Mayor Michael Bloomberg appointed Walcott to head the city's 1.1 million-student school system on April 7, after publishing executive Cathie Black resigned following a brief and tumultuous tenure.

The issue of handcuffing students has gotten increasing interest in the courts in recent years.

The city was sued this month after a 10-year-old girl involved in a classroom fight was taken from her school in handcuffs.

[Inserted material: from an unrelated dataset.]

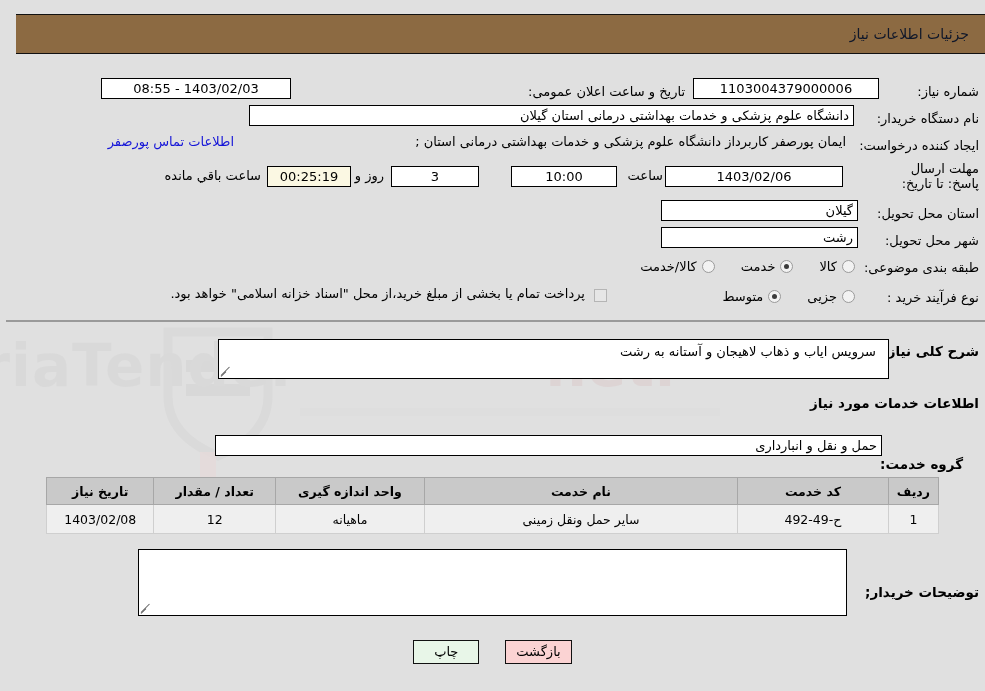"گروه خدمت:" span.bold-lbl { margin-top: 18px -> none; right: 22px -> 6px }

The Bronx girl claimed she was interrogated at a police station last April until she was released into her mother's care three hours later.

The police department disputed some of her claims, saying she wasn't interrogated and was in custody for just over an hour and a half.

But the girl's lawsuit recalled similar complaints made when a 12-year-old Queens girl was led from her school in handcuffs last year after she doodled on her desk with an erasable marker and when a 5-year-old Queens boy was handcuffed in 2008 by a school safety agent and was taken to a hospital's psychiatric ward after he threw a tantrum, knocking things off a desk in a principal's office. Both of those cases also resulted in lawsuits.

The recurring issue led the New York Civil Liberties Union to file a lawsuit in federal court in Brooklyn last year challenging the practices of the police department's school safety division. Among the allegations was that police arrest students for minor violations of school rules that aren't criminal activity.